America, writes Lim, “is synonymous with private property,” as is consistent with our core social value individualism. This relationship with the land goes way back historically and runs counter to indigenous belief systems. The challenge now is how to “decommodify” the land, delink it sufficiently from profit, to solve problems in the environment along with climate change and major social justice concerns.

The above comments are inadequate to address the book’s value or its difficulty. I often found myself barely holding on until the tedium of historical explanations would give way to some narrative anecdotes. Lim did deliver as she traveled to the site of many experiments, interviewed innovators and opponents, and provided personal insights. To understand complex subjects often requires processing complex information, and there’s no way around that.

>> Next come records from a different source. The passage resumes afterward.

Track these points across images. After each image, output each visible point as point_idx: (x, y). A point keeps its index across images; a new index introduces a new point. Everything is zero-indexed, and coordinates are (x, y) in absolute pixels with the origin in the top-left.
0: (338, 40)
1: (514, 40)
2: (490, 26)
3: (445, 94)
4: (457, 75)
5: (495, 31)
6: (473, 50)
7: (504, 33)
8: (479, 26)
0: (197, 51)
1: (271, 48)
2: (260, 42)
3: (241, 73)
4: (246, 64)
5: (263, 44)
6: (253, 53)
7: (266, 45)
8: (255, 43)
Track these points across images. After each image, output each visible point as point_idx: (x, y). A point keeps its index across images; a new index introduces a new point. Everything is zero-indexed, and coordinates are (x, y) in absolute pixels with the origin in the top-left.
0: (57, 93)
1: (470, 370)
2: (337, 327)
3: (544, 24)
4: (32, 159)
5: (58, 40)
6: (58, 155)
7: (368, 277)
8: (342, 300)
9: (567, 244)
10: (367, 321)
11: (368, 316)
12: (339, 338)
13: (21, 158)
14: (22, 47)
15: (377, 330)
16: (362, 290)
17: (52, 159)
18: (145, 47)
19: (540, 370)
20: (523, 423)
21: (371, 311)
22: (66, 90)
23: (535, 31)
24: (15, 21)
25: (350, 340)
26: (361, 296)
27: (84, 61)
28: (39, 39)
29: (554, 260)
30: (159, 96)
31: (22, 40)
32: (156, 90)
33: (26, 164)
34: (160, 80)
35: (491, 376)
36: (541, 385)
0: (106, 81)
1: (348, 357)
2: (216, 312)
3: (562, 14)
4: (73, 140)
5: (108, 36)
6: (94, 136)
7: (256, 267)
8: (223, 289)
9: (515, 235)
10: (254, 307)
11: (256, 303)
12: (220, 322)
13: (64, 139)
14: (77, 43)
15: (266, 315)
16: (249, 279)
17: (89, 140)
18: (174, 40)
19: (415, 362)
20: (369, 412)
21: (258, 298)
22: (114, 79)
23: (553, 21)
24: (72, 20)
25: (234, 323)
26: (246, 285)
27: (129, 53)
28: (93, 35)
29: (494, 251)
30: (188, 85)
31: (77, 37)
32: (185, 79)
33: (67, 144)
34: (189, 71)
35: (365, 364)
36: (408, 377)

As a general reader, I’m not in a position to referee any facts, but I frequently found her accounts eye-opening, as well as disturbing. But also, and this is the best part, I was often encouraged to see how many people are diligently searching for solutions, and achieving incremental success. And, as a further testament to the book’s worth, I was moved to look up several of the organizations Lim referenced and am trying to decide where to offer further support.

With thanks to St Martin’s Press and NetGalley for an advance copy of this book in exchange for an honest review.